Advocates and Japanese American survivors call for closure of Dilley family detention center
Four-day pilgrimage to South Texas facility ends with demands to end family detention and draws direct parallels to World War II incarceration
HOUSTON, United States (MNTV) – A group of immigration advocates, faith leaders, and Japanese American internment camp survivors completed a four-day, 45-mile pilgrimage to the South Texas Family Residential Center in Dilley, Texas, demanding the facility’s closure and an end to family and child detention by U.S. immigration authorities.
The march was organized by Free Families, a coalition that includes Texas Unitarian Universalist Justice Ministries, Grassroots Leadership, and Tsuru for Solidarity — a group composed of Japanese American survivors and descendants of World War II incarceration camps. Participants said the pilgrimage was intended to confront what they describe as systemic family separation under current immigration enforcement.

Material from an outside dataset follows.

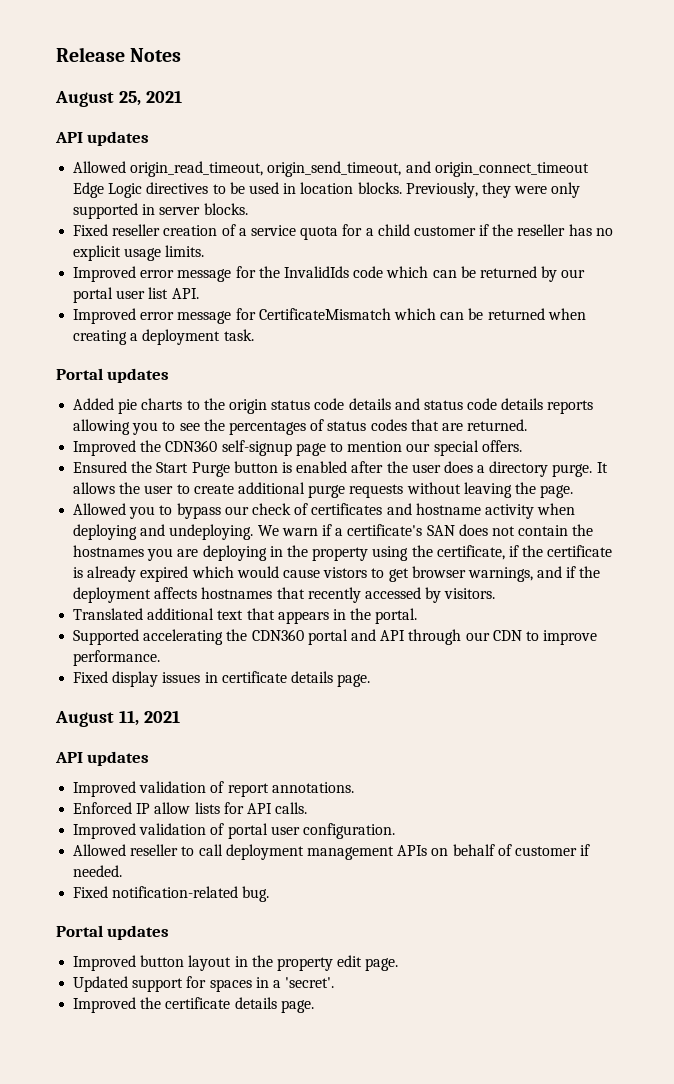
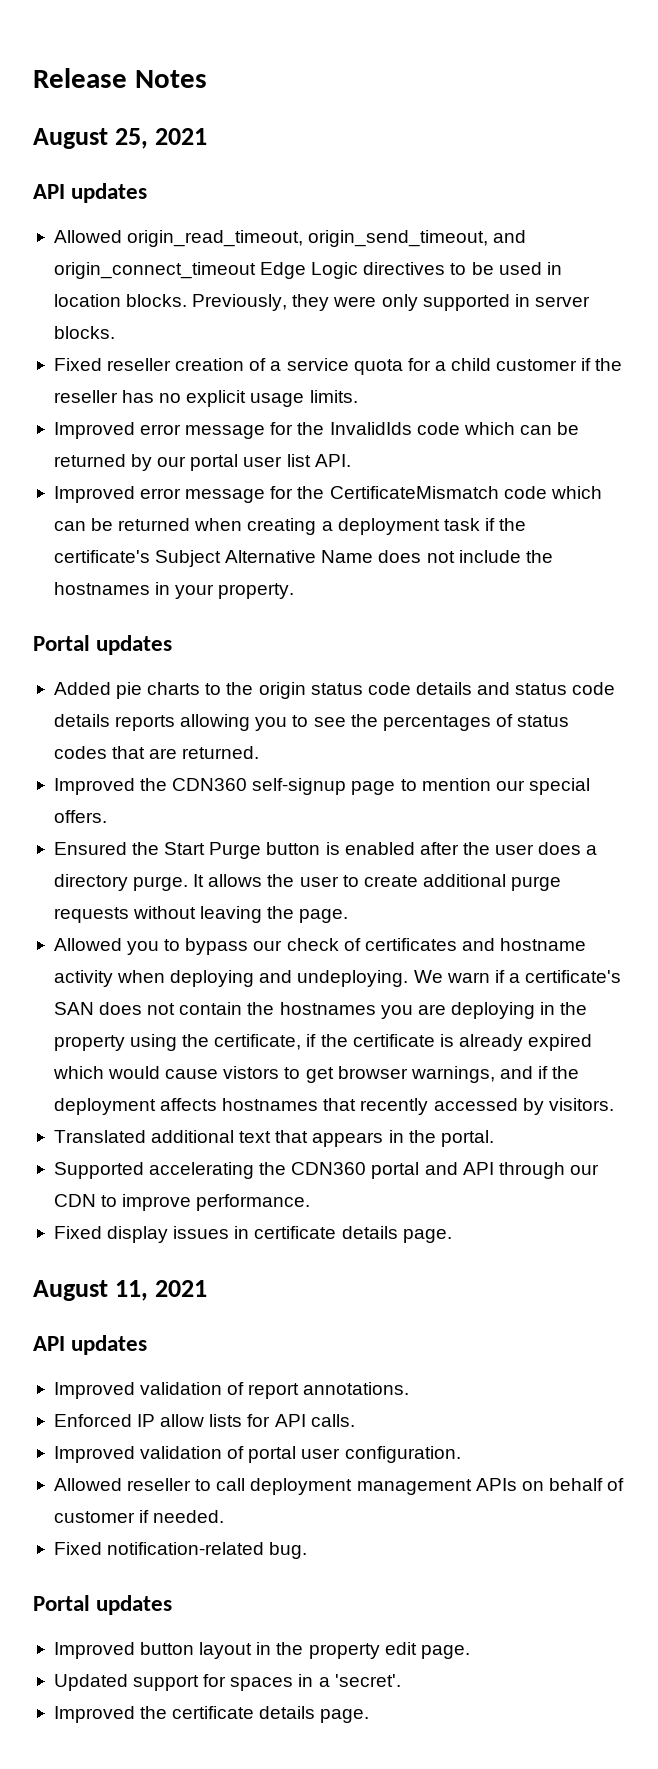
[258,308,391,320] CertificateMismatch -> [297,486,547,499] the CertificateMismatch code
[223,329,254,341] task. -> [443,518,527,531] [53,550,553,567] [53,582,295,599] task if the certificate's Subject Alternative Name does not include the hostnames in your property.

The route itself carried symbolic weight. Marchers began at the former Crystal City internment site, where Japanese American families were imprisoned during World War II. They walked up to 12 miles per day before reaching the Dilley facility, where they held prayers, chanted, and placed origami cranes — folded by survivors and their descendants — on the facility fence as symbols of solidarity with detained children and families.
The Dilley center is the only federal facility in the United States that detains parents alongside their children. Located about 70 miles southwest of San Antonio, it has the capacity to hold up to 2,400 individuals.
It opened in 2014 under the Department of Homeland Security, was closed during the Biden administration, and was reopened in March 2025 under the Trump administration through a contract with CoreCivic, a private corrections company.
Since reopening, advocacy groups report that the number of children in ICE custody has increased, with Dilley serving as the primary detention site.
Protesters cited viral images of child detentions, clashes between demonstrators and law enforcement, and reports of medical and sanitation failures inside the facility. ICE has not publicly confirmed all of the allegations.
For the Japanese American survivors on the march, the connection between their history and the present was not abstract. Approximately 120,000 people of Japanese ancestry — many of them U.S. citizens — were forcibly relocated and imprisoned during World War II following the attack on Pearl Harbor.
Survivors participating in the pilgrimage described the Dilley facility as a continuation of a pattern they know firsthand: state detention of communities deemed expendable.
The protest concluded with renewed demands to end family detention and expand protections for immigrant children and families.